SAN FRANCISCO – If you’re a smart hacker and know where to look, you can gain access to unsecured ambulance-based defibrillators just by surfing the internet.
Keep exploring, and you can gain access to entire hospital networks via vulnerable in medical devices, said Adam Brand, director of privacy and security at consulting firm Protiviti.
That problem is not going to get any easier, Brand said at the HIMSS and Healthcare IT News Privacy and Security Forum.
So given that reality, researchers at Protiviti decided to set up an experiment to see how the internet would react to unsecured devices, easily findable for hackers the world over to exploit.
“The internet was not kind,” said Brand.
The experiment involved so-called honeypots – fake medical devices put online for bad actors to find and exploit, offering a window into their behavior when confronted with the real thing.
“We had 10 systems that were emulating medical devices, so we put services on the network that were similar to what you might find with that medical device,” said Brand. “We had given it vulnerabilities that we had seen in other medical devices, like hard-coded passwords, things like that. We made it Windows XP, an outdated operating systems. So we put those on the internet and then we just sat back and watched what happened.
Over the course of the next six months, attackers swarmed into the honeypots, taking advantage of the default credentials to exploit their vulnerabilities, he said.
There were 55,416 successful logins using those credentials, with 24 successful exploits. Hackers – mostly from the Netherlands, China and South Korea – dropped 299 malware samples into the spoofed devices.
“We weren’t surprised that when you put something vulnerable on the internet, it gets compromised,” said Brand. “That’s pretty understood.” But this exercise offered a “validation” of what he and his researchers had long suspected: “There’s medical devices on the Internet; there’s vulnerabilities in medical devices, so there must be compromised medical devices.”
The good news, if you can call it that, is that Protiviti didn’t see any signs or activity indicating that hackers knew they were toying with a medical device specifically.
“They just saw it as another thing they could control on the Internet and they could do what they wanted with it,” said Brand. “They could make it participate in a denial of service attack, they could make it send spam, all these typical compromised venues.”
In fact, much of the exploitation was automated, in the form of bots, rather than teenage hackers amped-up on Jolt Cola: “The malware gets executed and calls back the mothership so they can control the system, but it’s not a human it’s a machine A lot of the exploitation attempts didn’t look like humans at all.”

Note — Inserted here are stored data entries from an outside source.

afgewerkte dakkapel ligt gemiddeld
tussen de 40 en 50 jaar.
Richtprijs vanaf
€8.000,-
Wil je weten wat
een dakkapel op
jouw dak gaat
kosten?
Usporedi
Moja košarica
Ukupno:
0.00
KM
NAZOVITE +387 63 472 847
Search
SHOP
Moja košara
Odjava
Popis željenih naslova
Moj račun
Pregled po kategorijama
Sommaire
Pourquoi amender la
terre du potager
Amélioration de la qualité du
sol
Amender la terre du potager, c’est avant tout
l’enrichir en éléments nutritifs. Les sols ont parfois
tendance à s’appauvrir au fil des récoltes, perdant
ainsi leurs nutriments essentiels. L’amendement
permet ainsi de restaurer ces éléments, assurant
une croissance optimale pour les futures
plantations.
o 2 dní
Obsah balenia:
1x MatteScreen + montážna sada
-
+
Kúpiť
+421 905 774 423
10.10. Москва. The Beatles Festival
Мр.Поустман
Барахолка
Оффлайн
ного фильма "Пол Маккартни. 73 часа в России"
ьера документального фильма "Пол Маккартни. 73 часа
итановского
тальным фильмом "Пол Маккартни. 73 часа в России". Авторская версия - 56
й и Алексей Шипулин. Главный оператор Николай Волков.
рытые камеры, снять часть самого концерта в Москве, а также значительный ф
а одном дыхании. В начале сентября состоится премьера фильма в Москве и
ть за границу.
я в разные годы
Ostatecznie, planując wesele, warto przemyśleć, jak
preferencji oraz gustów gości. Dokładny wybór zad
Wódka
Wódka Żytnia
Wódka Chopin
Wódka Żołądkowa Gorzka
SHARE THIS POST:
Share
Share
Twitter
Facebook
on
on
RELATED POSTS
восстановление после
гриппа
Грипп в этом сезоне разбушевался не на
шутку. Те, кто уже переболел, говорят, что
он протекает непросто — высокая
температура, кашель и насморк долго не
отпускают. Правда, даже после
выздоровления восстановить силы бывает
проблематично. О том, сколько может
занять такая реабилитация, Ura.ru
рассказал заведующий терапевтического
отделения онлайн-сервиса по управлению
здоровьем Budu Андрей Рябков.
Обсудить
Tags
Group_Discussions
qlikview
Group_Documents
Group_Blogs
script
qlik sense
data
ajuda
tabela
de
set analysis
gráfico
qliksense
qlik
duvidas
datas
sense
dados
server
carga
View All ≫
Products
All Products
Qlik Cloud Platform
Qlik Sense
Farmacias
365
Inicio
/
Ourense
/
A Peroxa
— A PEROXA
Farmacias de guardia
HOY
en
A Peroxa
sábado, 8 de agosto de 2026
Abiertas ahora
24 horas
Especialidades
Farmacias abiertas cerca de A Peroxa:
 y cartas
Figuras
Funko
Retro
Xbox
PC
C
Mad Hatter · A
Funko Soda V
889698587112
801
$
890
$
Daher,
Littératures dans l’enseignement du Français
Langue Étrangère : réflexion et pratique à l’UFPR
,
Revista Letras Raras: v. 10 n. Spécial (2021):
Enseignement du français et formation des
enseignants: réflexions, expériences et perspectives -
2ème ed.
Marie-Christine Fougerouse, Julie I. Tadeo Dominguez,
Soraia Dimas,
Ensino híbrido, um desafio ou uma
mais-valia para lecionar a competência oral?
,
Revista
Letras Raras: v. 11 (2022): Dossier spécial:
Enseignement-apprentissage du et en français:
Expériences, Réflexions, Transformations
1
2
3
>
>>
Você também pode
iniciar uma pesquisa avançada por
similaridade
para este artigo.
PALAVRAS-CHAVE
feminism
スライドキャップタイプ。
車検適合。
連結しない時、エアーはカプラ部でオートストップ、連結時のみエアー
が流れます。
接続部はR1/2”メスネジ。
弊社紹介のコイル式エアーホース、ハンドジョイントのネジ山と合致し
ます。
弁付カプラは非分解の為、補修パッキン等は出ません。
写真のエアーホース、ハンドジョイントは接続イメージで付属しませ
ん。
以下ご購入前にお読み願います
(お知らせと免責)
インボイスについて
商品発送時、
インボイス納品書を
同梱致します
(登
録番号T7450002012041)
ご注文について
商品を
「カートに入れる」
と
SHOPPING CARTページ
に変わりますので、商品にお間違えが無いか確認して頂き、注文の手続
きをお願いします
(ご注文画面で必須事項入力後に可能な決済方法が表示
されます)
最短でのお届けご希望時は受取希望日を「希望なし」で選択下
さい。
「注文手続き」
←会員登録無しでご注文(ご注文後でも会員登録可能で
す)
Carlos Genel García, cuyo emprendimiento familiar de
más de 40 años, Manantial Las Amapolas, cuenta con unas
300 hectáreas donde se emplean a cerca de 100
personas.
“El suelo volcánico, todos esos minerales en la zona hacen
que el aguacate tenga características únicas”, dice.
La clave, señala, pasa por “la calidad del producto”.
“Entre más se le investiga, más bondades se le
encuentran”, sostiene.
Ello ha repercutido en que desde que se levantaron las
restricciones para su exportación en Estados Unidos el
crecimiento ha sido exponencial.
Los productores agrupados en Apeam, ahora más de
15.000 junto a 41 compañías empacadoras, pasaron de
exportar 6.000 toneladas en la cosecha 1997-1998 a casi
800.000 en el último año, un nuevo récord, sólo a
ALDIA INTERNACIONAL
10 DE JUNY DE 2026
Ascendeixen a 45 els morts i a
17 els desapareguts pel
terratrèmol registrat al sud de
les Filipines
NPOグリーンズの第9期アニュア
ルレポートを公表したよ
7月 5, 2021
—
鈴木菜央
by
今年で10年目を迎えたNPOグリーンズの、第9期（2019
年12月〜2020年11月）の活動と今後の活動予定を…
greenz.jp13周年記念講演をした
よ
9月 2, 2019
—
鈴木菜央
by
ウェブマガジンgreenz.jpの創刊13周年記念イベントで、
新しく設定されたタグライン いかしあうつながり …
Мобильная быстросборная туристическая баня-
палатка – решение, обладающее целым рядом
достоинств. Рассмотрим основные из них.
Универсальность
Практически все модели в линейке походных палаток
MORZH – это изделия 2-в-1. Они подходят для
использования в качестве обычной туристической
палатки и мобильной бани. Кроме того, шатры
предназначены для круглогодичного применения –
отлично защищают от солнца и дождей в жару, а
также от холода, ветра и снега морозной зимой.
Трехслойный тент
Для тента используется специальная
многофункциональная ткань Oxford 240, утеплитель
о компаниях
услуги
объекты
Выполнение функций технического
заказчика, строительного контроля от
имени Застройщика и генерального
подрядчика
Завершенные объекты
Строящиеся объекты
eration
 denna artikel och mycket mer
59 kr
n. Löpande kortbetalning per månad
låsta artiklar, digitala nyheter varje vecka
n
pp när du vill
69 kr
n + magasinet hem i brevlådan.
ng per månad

There was plenty of human activity though. In fact, eight hackers availed themselves of specific credentials the Protiviti team had shared on Pastebin, free to be found and put to use – indicating that much more effort was put into that particular exploit than most.
“But we didn’t see anything to make us think there was a targeted attacker in there trying to target a medical device,” said Brand.
So, no hacking-the-Vice-President’s-pacemaker scenarios, a la Homeland. At least not this time. That’s not to say it couldn’t happen, though.
“And that’s kind of the point,” said Brand. “What are you basing your security on? Are you basing it on the guess that nobody on the Internet would do something that bad? Is that a bet you want to make?
“The fact that it’s possible means it’s going to happen at some point,” he said. “To date we haven’t seen an attacker go after patients in a hospital and do harm on purpose. Or held the device hostage with ransomware on purpose. But there’s not a whole lot preventing that from happening.”